Others add an additional line called
EBITDA,
or
earnings before interest,
taxes,
depreciation, and amortization.
Accountants started using EBITDA in the 1980s because it provided analysts a number they could use to compare profitability among companies and it eliminated the effects of financing and accounting.

Interest is a financial decision. A company has the choice to finance new product development or other major projects by selling bonds, taking loans, or issuing stock. If the company chooses to raise money using bonds or loans, it has to pay interest. Money raised by issuing stock doesn’t have interest costs. I talk more about this difference and the impact on a company’s profits in Chapter 11.

Taxes, believe it or not, are also an accounting game. Most corporations report different tax numbers on their financial statements than they actually pay to the government because of various tax write-offs they’re able to use to reduce their tax bill.

Companies don’t actually pay out cash for depreciation and amortization expenses.

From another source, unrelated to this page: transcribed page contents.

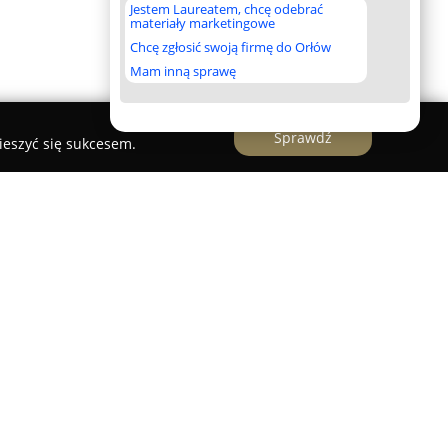
Jestem Laureatem, chcę odebrać
materiały marketingowe
Chcę zgłosić swoją firmę do Orłów
Mam inną sprawę
Sprawdź
ieszyć się sukcesem.
uje się w centrum Augustowa, tuż obok Rynku
uje się komfortową i elegancką atmosferą,
matyzowane pokoje. Większość z nich oferuje
ym pokoju goście mają do dyspozycji bezpłatny
barek oraz zestaw do parzenia kawy i herbaty, co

Instead, depreciation and amortization are an accounting requirement that comes into play when determining the value of assets.

Net profit

Net profit
is the bottom line after all costs, expenses, interest, taxes, depreciation, and amortization have been deducted. Net profit reflects how much money a company makes. If the company isn’t incorporated, it can pay out the profit to shareholders or company owners, or it can reinvest the money in growing itself. Firms add reinvested money to the retained earnings account on the balance sheet.